Aquellas escenas iban pasando por su mente como fotogramas pero, de nuevo, fijó su vista en la calle, que se encontraba vacía, sin gente, sin vida. Tan solo un hombre, con el rostro parcialmente cubierto por una mascarilla, que paseaba a un perrillo frente a su casa. Estremecida y sumamente confundida, la mujer cerró la ventana y se refugió en la calidez de su hogar. En su interior, aún resonaban los acordes de aquel clarinete que le resultaba tan agradable. El almanaque de la sala le indicaba que era jueves, pero no un jueves cualquiera, era Jueves Santo. Cómo recordaba aquellas madrugadas de Jueves a Viernes Santo de su niñez, aquellos amaneceres de negro laval en los que en su casa prácticamente no se dormía. Ver a su padre apretándose la ruda faja en la cintura para cargar con el paso de la Virgen de la Soledad era todo un ritual. Y cuando todo parecía estar en calma, cuando la ciudad dormía, pudo oír la llamada del Merlú. Su corazón dio un vuelco, se asomó por la ventana y le llegó, nítido y claro el arrullo musical de la madrugada más larga, más bella y más sentida: Thalberg… En ese momento, la mujer despertó sobresaltada de su insólito sueño. Desorientada trató de recomponer la historia que había vivido en brazos de Morfeo pero no le encontraba ningún sentido: sirenas, aplausos, música, una calle distinta, vacía, como muerta. No entendía nada. Todo era un sinsentido en aquella insólita pesadilla. Más relajada, y con el claro recuerdo de aquella extraña Pasión vivida en sueños, viajó mentalmente a las viejas rúas y le llegaron los acordes del solemne entierro de Cristo; vio su cuerpo descansar sobre el regazo materno en la noche de Angustias. Y volvió a recordar a esa Madre Sola en la plaza mayor. Tan sola como ella. Solo habían pasado unos meses desde que el amor de su vida había partido al Padre para siempre y ella, desde la quietud silenciosa de aquella gran sala, sentía que en su vida todo se había consumado. Pero no, todo no había terminado porque de de nuevo llegaría la Pascua, el despertar a la nueva vida, el resurgimiento después de la amargura.

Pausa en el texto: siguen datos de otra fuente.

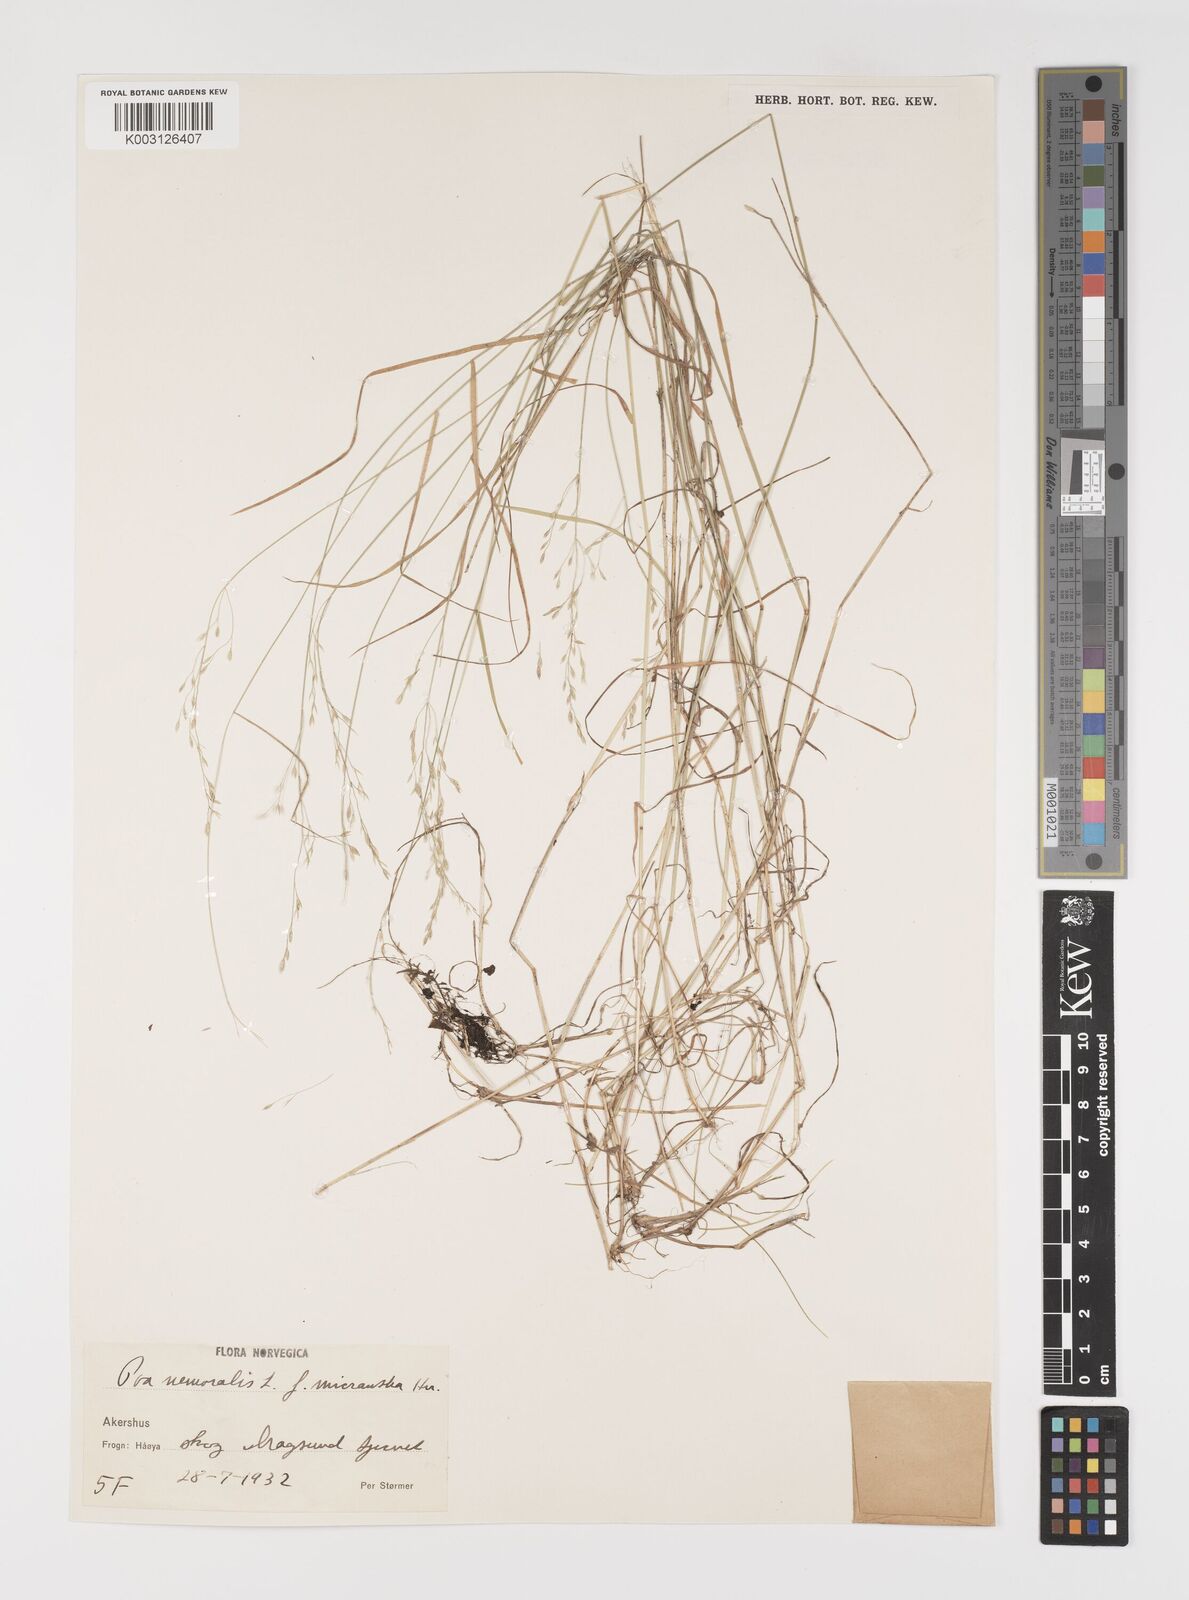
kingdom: Plantae
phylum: Tracheophyta
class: Liliopsida
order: Poales
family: Poaceae
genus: Poa
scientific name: Poa nemoralis
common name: Wood bluegrass
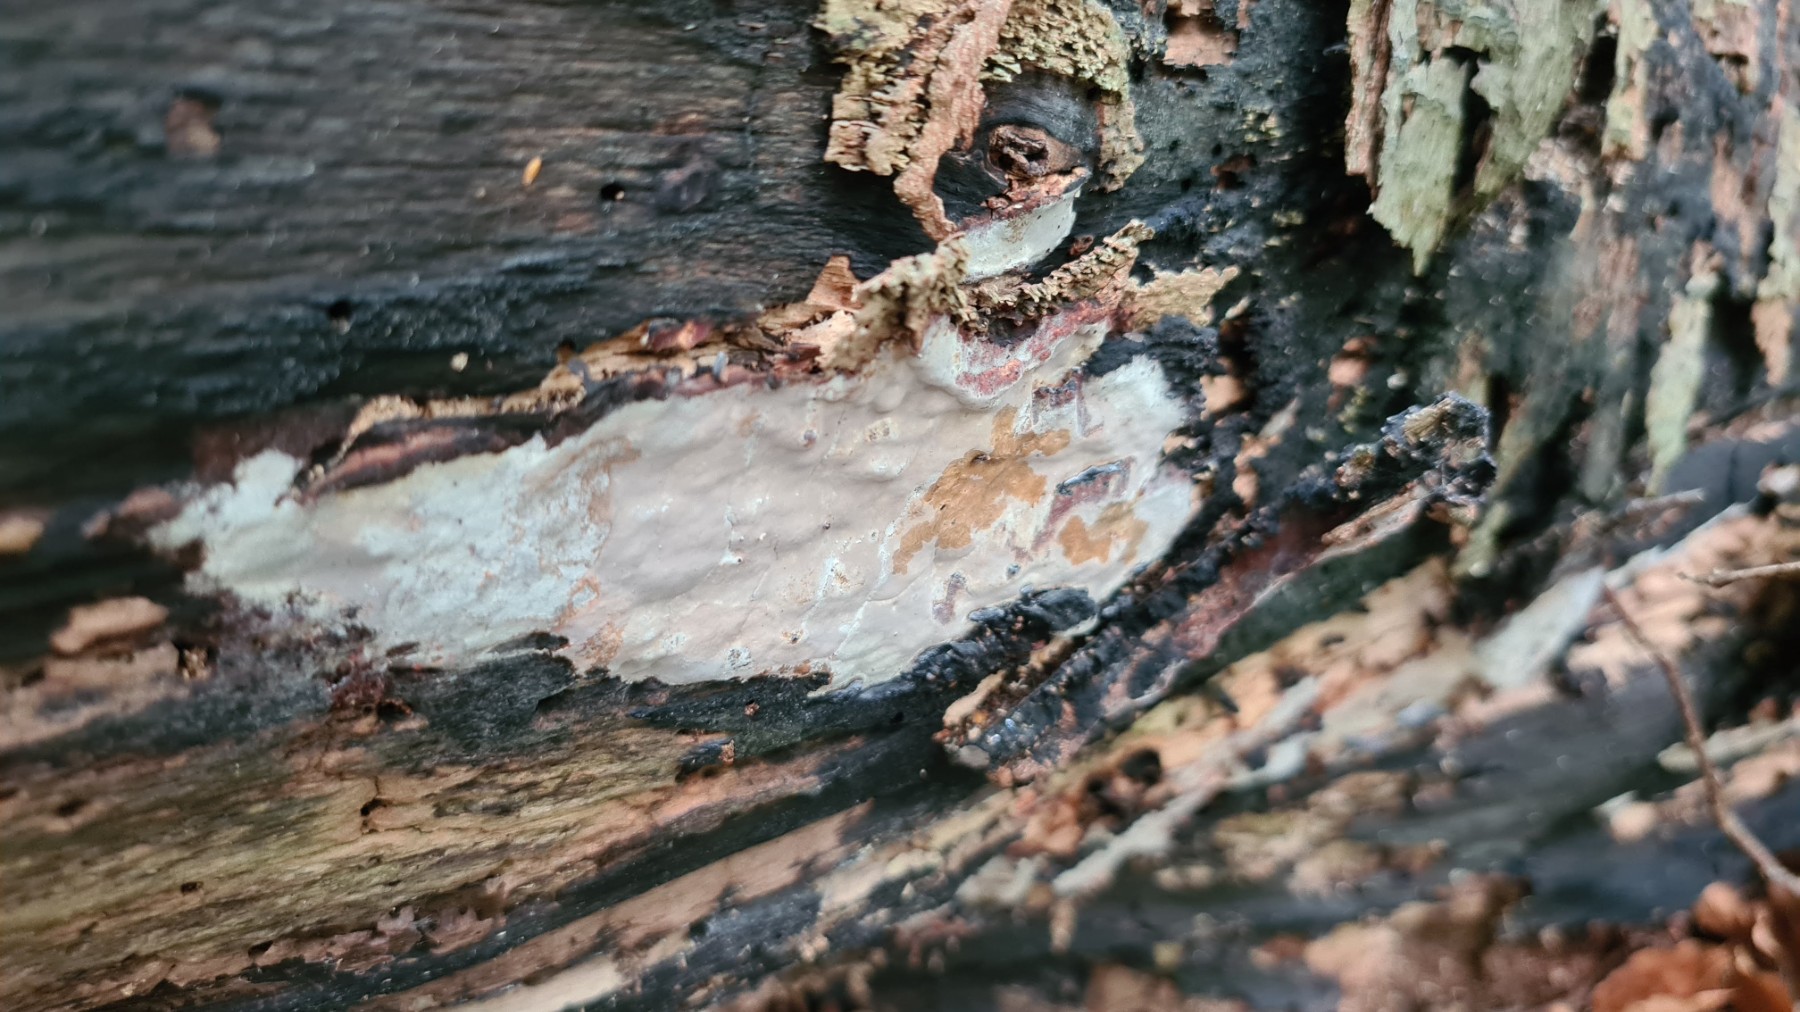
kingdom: Fungi
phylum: Basidiomycota
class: Agaricomycetes
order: Russulales
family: Peniophoraceae
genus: Scytinostroma
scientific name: Scytinostroma hemidichophyticum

En aquel momento, sonaron con fuerza los goznes de la puerta principal y, a la par, se escucharon unos pasos agitados que hacían temblar la madera de las escaleras. Dos niños penetraron en el salón vociferando a coro: -¡Abuela, abuela… han dicho en el parte de Radio Nacional que los americanos están entrando en Alemania! ¬-¿Cómo hijos míos? -dijo la mujer impresionada. -Si Abuela, eso han dicho -contestaron atropellados. -¿Eso quiere decir… que Papá volverá pronto a casa? -preguntó, nervioso, el mayor. -Seguro que si cielo -respondió dulcemente la mujer-. Pronto regresará. Como alma que lleva el diablo, los niños abandonaron la estancia ante la mirada compungida de la abuela que sabía perfectamente que su hijo, militar por vocación y cuna, no regresaría jamás. Su alma vagaba muy lejos, más allá de los Urales, por culpa de los horrores de la guerra. Por un momento recordó que, en su extraño sueño, vio un hombre con mascarilla y no pudo evitar asociarlo a los terribles ataques con aquellas mortíferas bombas químicas de las que se hablaba en ciertas emisoras de radio. ¿Sería aquello un macabro presagio? «Señor, no lo permitas nunca», imploraba con aflicción. Aquel año, la Semana Santa llegó temprano y la incipiente primavera dejo su impronta lluviosa sobre los rostros de las imágenes sagradas como lágrimas dolientes por tanto sufrimiento… Así escuche este relato que hoy, en la noche de los tiempos, os cuento con los ojos vidriosos y el alma rota, aunque sé que algún día, como Cristo, despertaremos a la vida, a la anhelada libertad. Esa Pascua gloriosa, nos permitirá valorar el mundo que nos rodea y daremos gracias por vivir, por ser, por estar.